On 24 February 2016, the Company raised £290,000 (before expenses), through a placing of 181,250,000 new Ordinary Shares at a price of 0.16 per placing share. 

 

On 10 March 2016, the Company raised £210,000 (before expenses), through a subscription of 131,250,000 new Ordinary Shares at a price of 0.16p per subscription share.

 

Post year end, on 13 October 2016, the Company announced that it had raised US$400,000 through a subscription of 304,642,240 new Ordinary Shares of 0.1p each. As at 30 September 2016, the Company had received $200,000 (£152,000) of this subscription, which accounts for the balance of shares to be issued at year end.

 

9.            Loss per share

 

Basic and diluted loss per share

The calculation of basic and diluted loss per share is based on the loss attributable to ordinary shareholders of £1,778,000 (2015: £1,768,000), and a weighted average number of ordinary shares in issue of 753,917,125 (2015: 315,858,958).

 

As detailed in note 11, the Company issued a number of shares subsequent to the year end which would have significantly increased the number of ordinary shares in issue if these transactions had occurred prior to the end of the year. The issues would have had an anti-dilutive effect. All existing warrants and options are also anti-dilutive.

 

10.          Trade and other payables

 

Group






2016

£'000


2015

£'000

Trade payables





221


95

Other payables





60


44

Accrued expenses





191


85






472


224

 

 

 

 

 

 

 

11.          Subsequent events

In October 2016, the Company raised US$400,000 (before expenses), through a placing of 304,642,410 new Ordinary Shares of 0.1p each ("Ordinary Shares") at a price of 0.1p each.

 

On 28 October 2016, the Company appointed Roger Murphy as Chief Executive Officer and Iain Macpherson as a Non Executive Director. On the same day, Nicholas Warrell assumed the role of Chief Operating Officer.

 

On 15 November 2016, the Company received £125,000, through the exercise of warrants for 78,125,000 new Ordinary Shares at a price of 0.16p each.

 

On 18 November 2016, the Company announced a Subscription,  Placing and Open Offer to issue up to 701,765,705 new Ordinary Shares at 0.21p each. On completion of the Open Offer on 15 December 2016, the Company had raised, in aggregate, £1.47m (before expenses).

 

On 5 December 2016,  the Company appointed Equity Drilling Limited for its planned drilling programme at the Ferensola Gold Project.

 

On 7 December 2016, the Company received £104,750, through the exercise of certain warrants for 65,468,750 Ordinary Shares at a price of 0.16p each.

 

On 20 February 2017, the Company received £15,000, through the exercise of certain warrants for 9,375,000 Ordinary Shares at a price of 0.16p each.

 

 

12.          Annual General Meeting and Distribution of Accounts to Shareholders

The Company's Annual General Meeting will take place on or around 30 March 2017 at the Company's registered office, 201 Temple Chambers, 3-7 Temple Avenue, London, EC4Y 0DT.  The Company's Annual Report and Accounts for the year ended 30 September 2016 will be posted to shareholders shortly.

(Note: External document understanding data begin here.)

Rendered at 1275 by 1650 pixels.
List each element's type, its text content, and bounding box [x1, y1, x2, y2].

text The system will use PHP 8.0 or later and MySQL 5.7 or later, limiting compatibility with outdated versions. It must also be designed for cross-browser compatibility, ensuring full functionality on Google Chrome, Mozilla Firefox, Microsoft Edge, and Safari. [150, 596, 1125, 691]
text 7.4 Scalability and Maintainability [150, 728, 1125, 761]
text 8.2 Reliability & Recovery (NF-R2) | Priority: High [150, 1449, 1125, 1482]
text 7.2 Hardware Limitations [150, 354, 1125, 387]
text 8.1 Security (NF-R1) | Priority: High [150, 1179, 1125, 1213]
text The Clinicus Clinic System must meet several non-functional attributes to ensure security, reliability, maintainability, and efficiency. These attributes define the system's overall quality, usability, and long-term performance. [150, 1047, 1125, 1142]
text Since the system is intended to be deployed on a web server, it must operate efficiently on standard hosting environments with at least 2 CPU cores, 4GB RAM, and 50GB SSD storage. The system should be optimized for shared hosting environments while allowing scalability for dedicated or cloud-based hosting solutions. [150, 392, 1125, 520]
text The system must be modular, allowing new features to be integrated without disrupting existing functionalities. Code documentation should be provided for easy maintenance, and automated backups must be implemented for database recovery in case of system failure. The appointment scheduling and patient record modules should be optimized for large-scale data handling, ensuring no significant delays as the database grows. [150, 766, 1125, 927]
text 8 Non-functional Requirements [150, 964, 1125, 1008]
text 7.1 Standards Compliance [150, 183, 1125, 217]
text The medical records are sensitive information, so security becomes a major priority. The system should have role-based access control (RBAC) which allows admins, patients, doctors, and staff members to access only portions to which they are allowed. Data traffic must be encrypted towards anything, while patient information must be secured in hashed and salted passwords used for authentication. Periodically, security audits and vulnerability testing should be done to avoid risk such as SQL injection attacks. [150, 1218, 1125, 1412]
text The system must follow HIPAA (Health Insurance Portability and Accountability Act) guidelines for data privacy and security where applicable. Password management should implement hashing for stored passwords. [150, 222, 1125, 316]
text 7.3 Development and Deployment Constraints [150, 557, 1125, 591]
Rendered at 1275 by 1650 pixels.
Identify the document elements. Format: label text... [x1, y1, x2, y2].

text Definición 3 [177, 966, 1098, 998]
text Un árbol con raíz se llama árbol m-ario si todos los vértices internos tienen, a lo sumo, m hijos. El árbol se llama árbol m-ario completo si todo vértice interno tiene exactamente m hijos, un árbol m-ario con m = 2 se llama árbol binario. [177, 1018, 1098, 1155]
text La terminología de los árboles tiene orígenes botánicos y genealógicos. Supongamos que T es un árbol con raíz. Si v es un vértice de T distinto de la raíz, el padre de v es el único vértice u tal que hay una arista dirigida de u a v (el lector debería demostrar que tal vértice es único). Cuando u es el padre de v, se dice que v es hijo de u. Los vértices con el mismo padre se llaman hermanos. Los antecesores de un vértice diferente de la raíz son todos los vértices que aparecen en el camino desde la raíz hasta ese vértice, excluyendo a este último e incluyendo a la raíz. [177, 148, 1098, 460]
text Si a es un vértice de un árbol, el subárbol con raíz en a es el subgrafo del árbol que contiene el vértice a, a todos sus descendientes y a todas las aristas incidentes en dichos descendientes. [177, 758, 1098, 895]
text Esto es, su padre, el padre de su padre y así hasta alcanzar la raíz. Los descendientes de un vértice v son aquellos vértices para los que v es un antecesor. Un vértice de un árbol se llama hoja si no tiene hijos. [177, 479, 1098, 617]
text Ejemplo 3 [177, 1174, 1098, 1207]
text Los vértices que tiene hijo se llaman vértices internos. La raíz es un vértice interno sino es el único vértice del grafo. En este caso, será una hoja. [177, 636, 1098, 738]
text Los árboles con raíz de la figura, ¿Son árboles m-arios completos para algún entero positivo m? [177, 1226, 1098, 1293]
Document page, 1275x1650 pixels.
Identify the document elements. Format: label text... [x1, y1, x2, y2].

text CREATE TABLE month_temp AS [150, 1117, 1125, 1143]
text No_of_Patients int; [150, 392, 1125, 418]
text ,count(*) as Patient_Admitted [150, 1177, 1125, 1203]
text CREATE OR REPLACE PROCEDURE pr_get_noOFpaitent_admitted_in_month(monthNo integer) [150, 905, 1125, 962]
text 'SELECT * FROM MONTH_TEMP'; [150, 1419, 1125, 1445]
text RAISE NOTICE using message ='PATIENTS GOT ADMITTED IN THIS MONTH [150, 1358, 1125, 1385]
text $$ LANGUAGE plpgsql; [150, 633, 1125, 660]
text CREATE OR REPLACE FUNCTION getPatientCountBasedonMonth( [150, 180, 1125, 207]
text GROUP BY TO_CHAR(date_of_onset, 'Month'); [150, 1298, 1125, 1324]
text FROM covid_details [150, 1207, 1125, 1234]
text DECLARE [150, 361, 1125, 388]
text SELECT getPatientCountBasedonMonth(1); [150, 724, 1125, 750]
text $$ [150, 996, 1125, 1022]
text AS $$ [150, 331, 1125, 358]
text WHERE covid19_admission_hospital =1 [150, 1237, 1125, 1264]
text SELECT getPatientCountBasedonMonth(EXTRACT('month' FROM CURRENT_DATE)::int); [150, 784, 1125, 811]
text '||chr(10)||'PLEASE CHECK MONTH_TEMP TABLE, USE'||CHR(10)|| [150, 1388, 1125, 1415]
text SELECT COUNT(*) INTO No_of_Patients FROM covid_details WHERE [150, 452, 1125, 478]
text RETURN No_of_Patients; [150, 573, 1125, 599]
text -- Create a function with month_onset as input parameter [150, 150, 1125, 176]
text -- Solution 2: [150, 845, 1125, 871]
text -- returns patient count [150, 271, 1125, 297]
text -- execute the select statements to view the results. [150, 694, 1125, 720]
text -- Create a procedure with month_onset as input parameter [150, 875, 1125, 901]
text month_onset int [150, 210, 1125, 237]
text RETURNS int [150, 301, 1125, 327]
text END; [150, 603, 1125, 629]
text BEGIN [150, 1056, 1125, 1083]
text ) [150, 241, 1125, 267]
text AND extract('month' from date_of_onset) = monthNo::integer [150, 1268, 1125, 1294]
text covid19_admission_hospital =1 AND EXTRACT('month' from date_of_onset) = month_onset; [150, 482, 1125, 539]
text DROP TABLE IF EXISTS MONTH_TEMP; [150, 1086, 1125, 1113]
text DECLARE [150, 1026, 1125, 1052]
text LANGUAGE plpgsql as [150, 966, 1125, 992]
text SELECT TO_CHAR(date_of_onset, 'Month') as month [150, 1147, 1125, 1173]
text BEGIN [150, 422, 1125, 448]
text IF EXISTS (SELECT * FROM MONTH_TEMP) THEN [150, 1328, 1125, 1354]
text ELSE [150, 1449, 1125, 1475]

Copies of the Notice of AGM and the Annual Report and Accounts will also be available on the Company's website at www.sulaironandgold.com in due course.

 

13.          Statutory Accounts

The audited financial information in this announcement, which was approved by the Board of Directors on 2 March 2017, does not constitute the Company's statutory accounts for the year ended 30 September 2016, but is derived from those accounts. The Company's auditor, Moore Stephens LLP, has signed their report on the financial statements for the year ended 30 September 2016. Statutory accounts for the year ended 30 September 2015 have been delivered to the Registrar of Companies and those for the year ended 30 September 2016 will be delivered following the Company's Annual General Meeting.